Deborah Baron gave me her copy of Trevor Noah’s book, Born a Crime. I can’t recommend this book enough – it provides an insightful look at what it is like to grow up under Apartheid. Alex assigned this to all of her students taking her Apartheid class and we have referred back to it several times.
Just before I left, two events have shaken South Africa. First, there have been numerous xenophobic attacks against foreigners and their businesses. Many people are being forced to flee back to their home countries.
I met with Dr. Mutale from the University of Zambia the day before I left Chapel Hill and he mentioned that they had to repatriate all of their students from South Africa. Refugees filled the Scalabrini Centre on my visit there. Volunteers were creating resumes for them, helping them find jobs and fill out asylum paperwork. I watched a room full of migrants taking online courses at the University of Southern New Hampshire to earn their AA degree. One woman lost her livelihood when looters torched her business. Like others in our group, I bought one of her remaining 15 handmade bags to help her raise funds to start over. We were also saddened to hear of an African migrant whose asylum was rejected by a panel of 3 white male judges ‘because she had not been raped enough times.” Scalabrini workers are doing all they can to advocate for migrants during these tough times.
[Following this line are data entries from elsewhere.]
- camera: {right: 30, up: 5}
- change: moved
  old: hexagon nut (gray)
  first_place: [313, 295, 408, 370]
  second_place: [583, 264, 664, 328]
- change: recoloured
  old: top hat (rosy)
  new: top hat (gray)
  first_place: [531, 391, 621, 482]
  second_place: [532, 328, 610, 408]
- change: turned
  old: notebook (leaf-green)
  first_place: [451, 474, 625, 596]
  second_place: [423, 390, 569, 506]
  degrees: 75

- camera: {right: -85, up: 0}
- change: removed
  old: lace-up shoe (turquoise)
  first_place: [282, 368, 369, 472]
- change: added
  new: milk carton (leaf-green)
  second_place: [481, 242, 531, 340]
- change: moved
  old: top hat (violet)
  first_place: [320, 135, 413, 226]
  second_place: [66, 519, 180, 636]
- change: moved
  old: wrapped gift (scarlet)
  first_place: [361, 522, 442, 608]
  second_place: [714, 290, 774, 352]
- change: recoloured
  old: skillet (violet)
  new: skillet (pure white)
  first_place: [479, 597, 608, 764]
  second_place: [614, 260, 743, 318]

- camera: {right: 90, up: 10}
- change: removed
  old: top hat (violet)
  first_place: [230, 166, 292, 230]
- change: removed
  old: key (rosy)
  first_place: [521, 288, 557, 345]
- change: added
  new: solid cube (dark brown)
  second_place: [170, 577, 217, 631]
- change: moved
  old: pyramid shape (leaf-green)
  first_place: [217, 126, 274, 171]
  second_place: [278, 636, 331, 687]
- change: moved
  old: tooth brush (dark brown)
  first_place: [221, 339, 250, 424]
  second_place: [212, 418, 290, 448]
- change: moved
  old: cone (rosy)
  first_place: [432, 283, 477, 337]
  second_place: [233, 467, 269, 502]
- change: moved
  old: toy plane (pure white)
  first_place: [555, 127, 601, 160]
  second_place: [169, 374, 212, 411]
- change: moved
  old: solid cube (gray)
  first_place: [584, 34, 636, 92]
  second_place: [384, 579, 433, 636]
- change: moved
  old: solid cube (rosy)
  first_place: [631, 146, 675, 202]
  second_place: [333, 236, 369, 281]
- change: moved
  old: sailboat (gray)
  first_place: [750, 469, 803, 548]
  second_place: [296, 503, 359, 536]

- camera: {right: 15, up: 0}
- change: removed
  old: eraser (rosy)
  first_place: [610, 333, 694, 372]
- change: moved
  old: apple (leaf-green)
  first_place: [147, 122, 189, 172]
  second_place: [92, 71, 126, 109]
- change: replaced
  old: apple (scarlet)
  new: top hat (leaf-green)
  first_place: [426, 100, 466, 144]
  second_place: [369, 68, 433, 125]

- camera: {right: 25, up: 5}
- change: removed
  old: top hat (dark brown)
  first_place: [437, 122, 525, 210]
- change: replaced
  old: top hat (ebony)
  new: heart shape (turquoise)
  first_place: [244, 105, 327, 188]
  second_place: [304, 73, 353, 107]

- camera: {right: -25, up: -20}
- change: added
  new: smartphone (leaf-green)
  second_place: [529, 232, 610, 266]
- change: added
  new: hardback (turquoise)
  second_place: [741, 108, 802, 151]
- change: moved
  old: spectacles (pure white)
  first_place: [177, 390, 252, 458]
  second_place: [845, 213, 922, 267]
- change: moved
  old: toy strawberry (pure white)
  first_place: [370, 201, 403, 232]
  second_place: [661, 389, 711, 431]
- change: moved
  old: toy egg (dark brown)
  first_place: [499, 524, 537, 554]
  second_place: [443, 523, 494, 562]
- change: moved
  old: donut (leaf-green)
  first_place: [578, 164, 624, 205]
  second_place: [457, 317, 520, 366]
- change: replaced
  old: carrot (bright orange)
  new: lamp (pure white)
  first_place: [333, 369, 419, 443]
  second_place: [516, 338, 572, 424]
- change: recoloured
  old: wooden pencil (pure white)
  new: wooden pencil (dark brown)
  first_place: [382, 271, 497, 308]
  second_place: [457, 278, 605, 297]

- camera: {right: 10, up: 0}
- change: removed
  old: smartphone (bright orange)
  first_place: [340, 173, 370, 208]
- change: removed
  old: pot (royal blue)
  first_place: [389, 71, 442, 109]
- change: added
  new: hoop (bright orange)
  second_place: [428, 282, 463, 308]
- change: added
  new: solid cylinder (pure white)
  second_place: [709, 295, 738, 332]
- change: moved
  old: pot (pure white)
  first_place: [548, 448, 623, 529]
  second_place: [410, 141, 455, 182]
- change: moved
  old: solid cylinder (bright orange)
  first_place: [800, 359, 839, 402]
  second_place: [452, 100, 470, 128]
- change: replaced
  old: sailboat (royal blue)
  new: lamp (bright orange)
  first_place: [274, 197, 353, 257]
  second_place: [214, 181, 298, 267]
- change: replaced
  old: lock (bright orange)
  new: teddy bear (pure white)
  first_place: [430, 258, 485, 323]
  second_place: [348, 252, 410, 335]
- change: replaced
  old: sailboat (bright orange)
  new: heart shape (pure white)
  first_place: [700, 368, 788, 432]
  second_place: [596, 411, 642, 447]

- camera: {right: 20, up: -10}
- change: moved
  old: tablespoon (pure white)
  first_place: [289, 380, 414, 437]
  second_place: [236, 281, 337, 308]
Finally, Uyinene Mrwetyana, a Univerity of Cape Town student was raped and murdered at a Post Office. Crowds of protestors are speaking out against gender-based violence. You can see images I have seen all over campus and town. I am so proud that many of our faculty also work in addressing gender-based violence. Like most of public health, this trip is exhausting and totally inspiring. I look forward to forging stronger ties with our colleagues and partners here in Southern Africa.